===== Provided material
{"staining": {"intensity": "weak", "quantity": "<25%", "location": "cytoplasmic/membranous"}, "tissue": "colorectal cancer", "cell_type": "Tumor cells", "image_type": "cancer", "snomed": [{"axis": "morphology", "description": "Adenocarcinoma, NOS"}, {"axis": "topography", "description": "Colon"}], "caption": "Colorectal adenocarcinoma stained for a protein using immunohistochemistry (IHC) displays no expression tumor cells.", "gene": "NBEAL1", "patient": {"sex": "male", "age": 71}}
==========
===== Provided material
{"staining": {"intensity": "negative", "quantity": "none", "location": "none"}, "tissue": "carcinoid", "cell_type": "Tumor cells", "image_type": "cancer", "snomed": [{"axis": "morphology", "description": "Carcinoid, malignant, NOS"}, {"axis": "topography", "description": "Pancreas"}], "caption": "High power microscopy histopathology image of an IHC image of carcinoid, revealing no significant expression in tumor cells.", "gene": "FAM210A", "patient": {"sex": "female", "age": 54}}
==========
===== Provided material
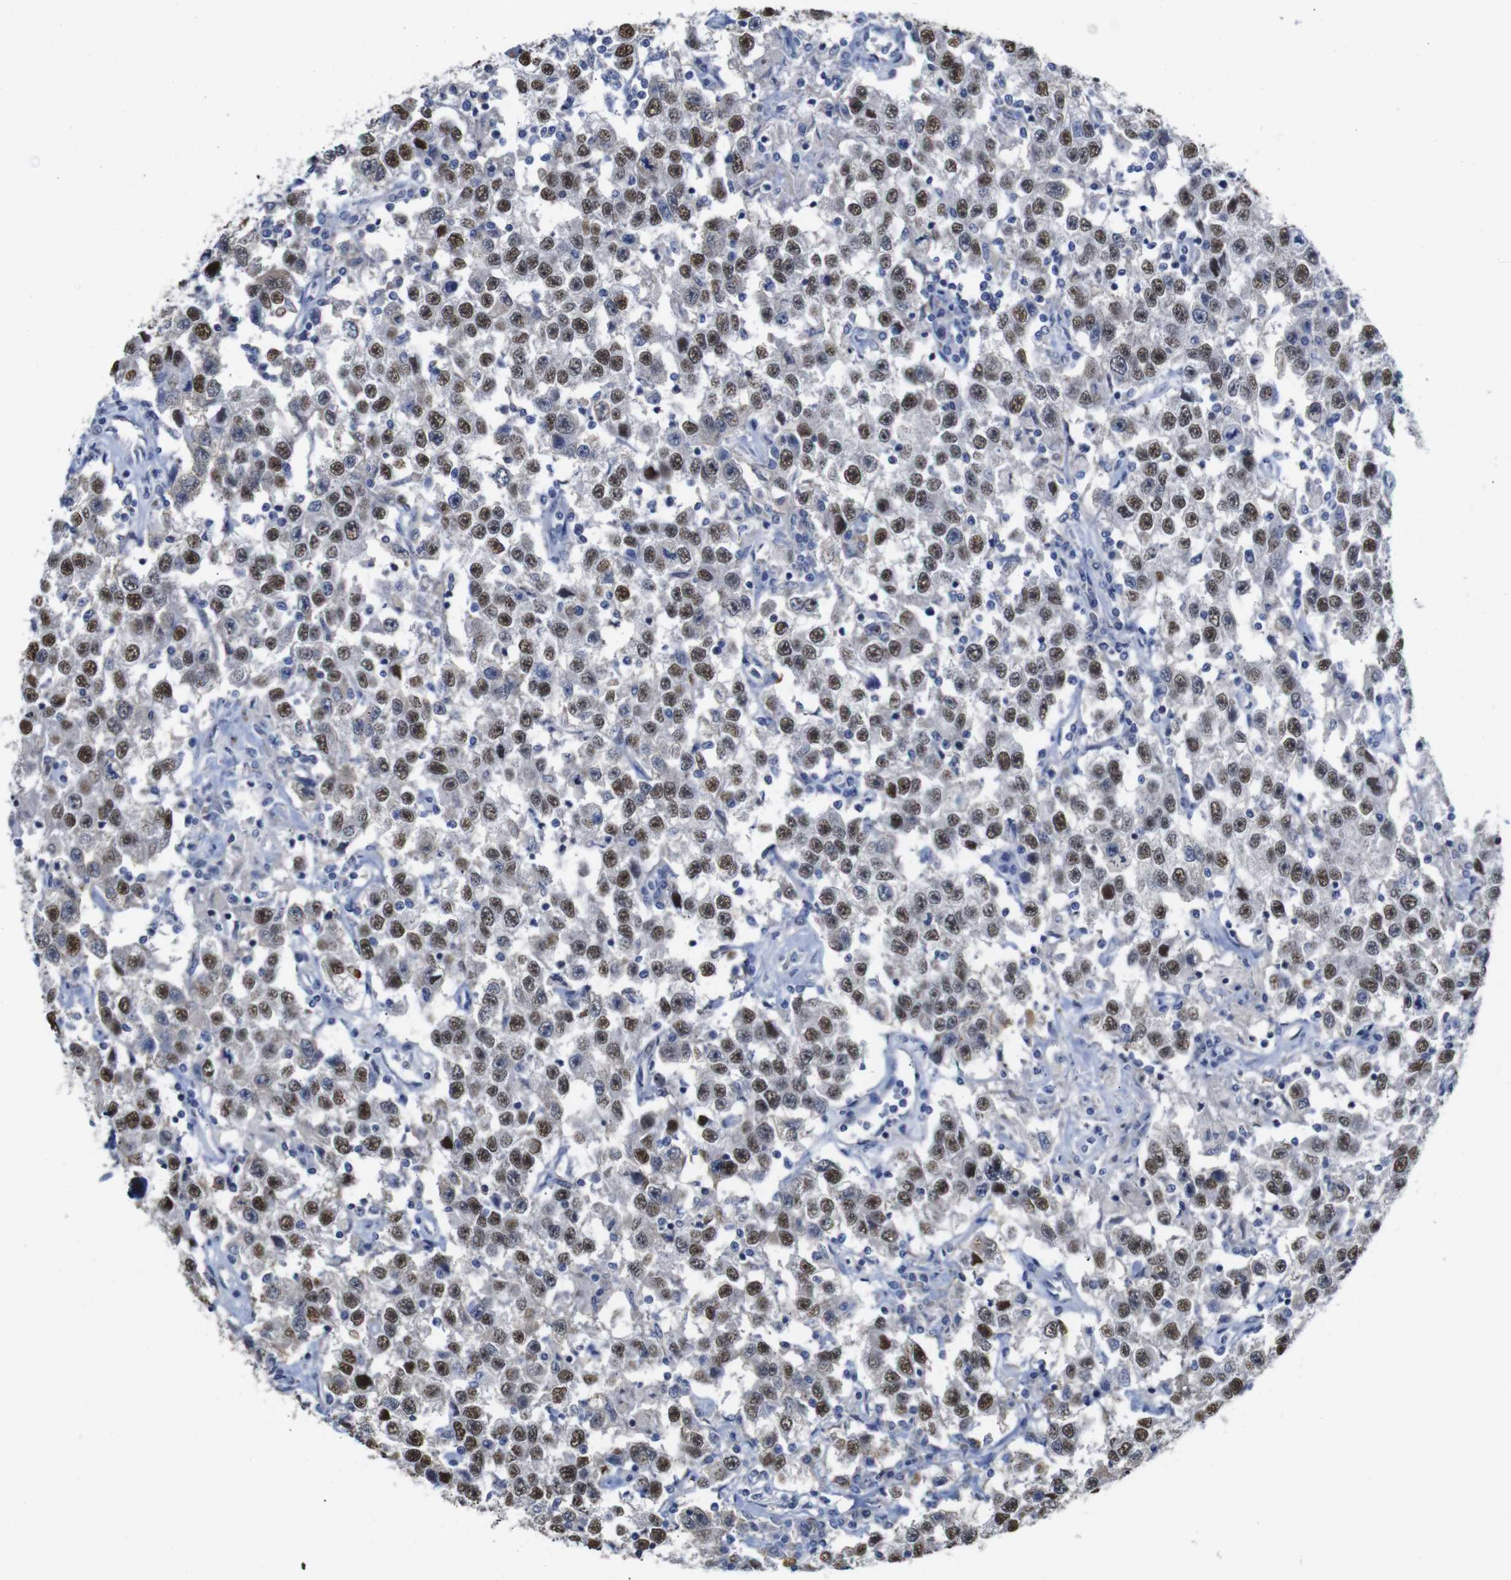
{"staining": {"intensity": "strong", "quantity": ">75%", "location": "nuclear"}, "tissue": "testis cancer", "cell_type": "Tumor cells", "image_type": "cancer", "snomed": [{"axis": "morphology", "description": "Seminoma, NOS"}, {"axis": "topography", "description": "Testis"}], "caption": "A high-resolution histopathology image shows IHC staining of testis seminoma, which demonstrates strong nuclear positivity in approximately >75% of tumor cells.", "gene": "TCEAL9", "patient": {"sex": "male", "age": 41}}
==========
* [Required action]
Scan the material for the string "expression". Copy each line where it appears.

* [Problem solution]
{"staining": {"intensity": "weak", "quantity": "<25%", "location": "cytoplasmic/membranous"}, "tissue": "colorectal cancer", "cell_type": "Tumor cells", "image_type": "cancer", "snomed": [{"axis": "morphology", "description": "Adenocarcinoma, NOS"}, {"axis": "topography", "description": "Colon"}], "caption": "Colorectal adenocarcinoma stained for a protein using immunohistochemistry (IHC) displays no expression tumor cells.", "gene": "NBEAL1", "patient": {"sex": "male", "age": 71}}
{"staining": {"intensity": "negative", "quantity": "none", "location": "none"}, "tissue": "carcinoid", "cell_type": "Tumor cells", "image_type": "cancer", "snomed": [{"axis": "morphology", "description": "Carcinoid, malignant, NOS"}, {"axis": "topography", "description": "Pancreas"}], "caption": "High power microscopy histopathology image of an IHC image of carcinoid, revealing no significant expression in tumor cells.", "gene": "FAM210A", "patient": {"sex": "female", "age": 54}}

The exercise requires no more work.